DOI: 10.3390/app16136617 ISSN: 2076-3417

LLMs in Automated Assessment: A Role-Based Taxonomy and Framework for Controlled Educational Integration

Anastasia Vangelova, Veska Gancheva

Large language models (LLMs) are reshaping the automated assessment of open-ended student responses. Compared with earlier rule-based, statistical, and feature-engineered approaches, they enable a deeper interpretation of meaning, context, and argumentation. This development can be understood as a fifth generation of automated scoring systems, but it also raises a new question: not only what LLMs can do, but also how they can be deployed in education in a controlled and reliable manner. This paper presents a role-based taxonomy that distinguishes between generative LLMs used as direct virtual graders, encoder transformers used as semantic tools, and intermediate text-to-text models used in more formalized assessment tasks. It also discusses the main limitations of standalone LLM graders, including hallucinations, probabilistic instability, limited interpretability, bias, and weak grounding in domain-specific content.

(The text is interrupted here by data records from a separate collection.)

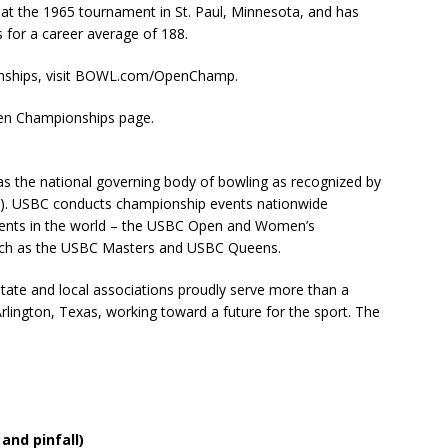
 the 1965 tournament in St. Paul, Minnesota, and has
for a career average of 188.
nships, visit BOWL.com/OpenChamp.
pen Championships page.
s the national governing body of bowling as recognized by
). USBC conducts championship events nationwide
 events in the world – the USBC Open and Women’s
uch as the USBC Masters and USBC Queens.
tate and local associations proudly serve more than a
lington, Texas, working toward a future for the sport. The
and pinfall)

To address these issues, the paper presents a developed framework implemented in an integrated assessment system built on role prompting, rubric-constrained grading, Retrieval-Augmented Generation (RAG), structured machine-readable outputs, workflow orchestration, and LMS integration. The framework is further extended to multimodal assessment through vision-based evaluation of visual artifacts such as UML state diagrams. The main contribution of the paper is not only a conceptual framework, but also its realization in a working integrated system for automated assessment in a more traceable, pedagogically grounded, and institutionally reliable way.